A decisão de invadir a Ucrânia está a sair muito cara ao presidente da Rússia. Vladimir Putin é, por estes dias, alvo de todas as críticas, dentro e fora de portas, e já há quem admita que esta guerra contra o povo irmão pode ser “o princípio do fim do putinismo”.
Putin dirige os destinos da Rússia há mais de 20 anos com mão de ferro. Uma mão que endureceu ainda mais nos últimos tempos, com o silenciamento dos opositores, alguns dos quais foram até vítimas de tentativas de envenenamento que são atribuídas a agentes do KGB.
Mas a ditadura de Putin está a ser abalada por uma guerra fratricida que não está a correr tão bem como o dono e senhor da Rússia esperaria.
Antes da invasão à Ucrânia, acreditava-se que o exército russo teria poderio para conquistar o país vizinho em poucos dias. Mas, volvida mais de uma semana desde o início da invasão,
os irredutíveis ucranianos resistem.
Entretanto, sucedem-se as notícias sobre a desmoralização dos soldados russos no terreno, com notícias sobre falta de alimentos, deserções e até sabotagens dos próprios veículos para evitar que avancem Ucrânia adentro.
Apesar disso, ainda é provável que Putin conquiste a Ucrânia,
nomeadamente controlando o coração do país, a capital Kiev. Contudo, é
já evidente para muitos especialistas políticos de que o presidente russo perdeu a guerra.
Para o jornalista José Milhazes, profundo conhecedor da realidade da
Rússia, onde trabalhou durante vários anos, “a decisão desastrosa de
Vladimir Putin e dos seus generais de invadir e anexar a Ucrânia poderá
vir a ser o princípio do fim do putinismo“, conforme escreve num artigo de opinião no Observador.
“A Rússia é propensa à revolução”
“A Rússia é propensa à revolução”, lembra, por seu turno, o deputado do Partido Trabalhista irlandês Brendan Howlin em declarações ao jornal Independent.
++++++++
PEDIDO A:
Indique se cada afirmação abaixo está de acordo com o texto sobre a invasão da Ucrânia, respondendo sim ou não e citando as palavras do texto que o decidem.
(i) Putin dirige a Rússia há mais de 20 anos.
(ii) José Milhazes publicou o seu artigo de opinião no jornal Independent.
(iii) Brendan Howlin é deputado do Partido Trabalhista irlandês.
PEDIDO B:
Reescreva o trecho do texto sobre a invasão da Ucrânia de "Apesar disso, ainda" a "perdeu a guerra.", pondo "Kyiv" no lugar de "Kiev".
PEDIDO C:
Responda às perguntas seguintes com base no texto sobre a invasão da Ucrânia.
(i) Antes da invasão, em quanto tempo se acreditava que o exército russo conquistaria a Ucrânia?
(ii) Que problemas dos soldados russos no terreno são mencionados nas notícias?
(iii) A que jornal Brendan Howlin fez as suas declarações?

EXCERTO DOS DADOS:
++++++++
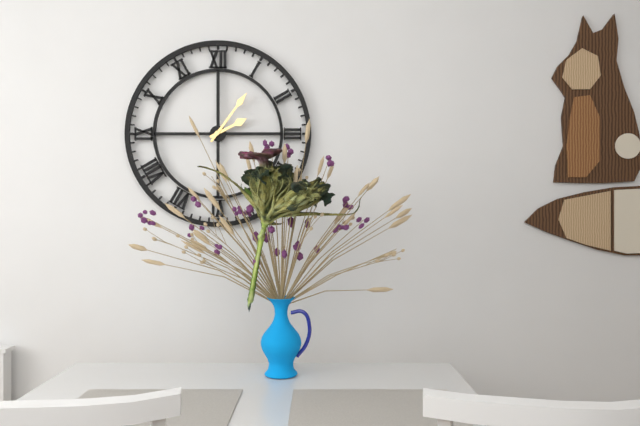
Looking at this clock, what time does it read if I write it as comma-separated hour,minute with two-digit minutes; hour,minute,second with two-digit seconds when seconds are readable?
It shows 2,06
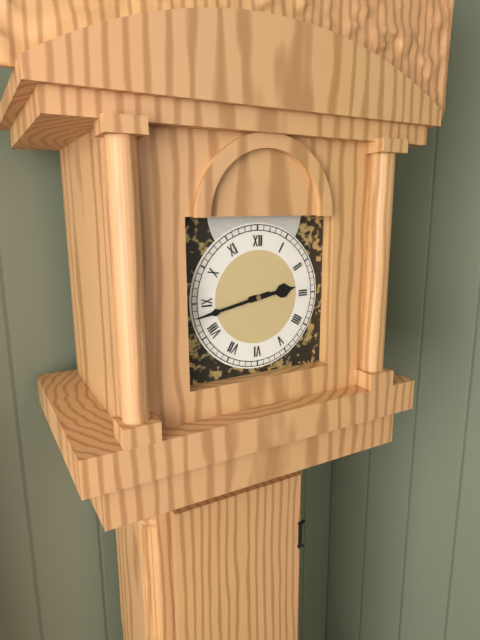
++++++++
RESPOSTA A:
(i) Sim: "Putin dirige os destinos da Rússia há mais de 20 anos com mão de ferro."
(ii) Não: "conforme escreve num artigo de opinião no Observador."
(iii) Sim: "o deputado do Partido Trabalhista irlandês Brendan Howlin"

RESPOSTA B:
Apesar disso, ainda é provável que Putin conquiste a Ucrânia,
nomeadamente controlando o coração do país, a capital Kyiv. Contudo, é
já evidente para muitos especialistas políticos de que o presidente russo perdeu a guerra.

RESPOSTA C:
(i) Acreditava-se que o exército russo conquistaria a Ucrânia em poucos dias.
(ii) São mencionadas a falta de alimentos, as deserções e as sabotagens dos próprios veículos.
(iii) Brendan Howlin fez as declarações ao jornal Independent.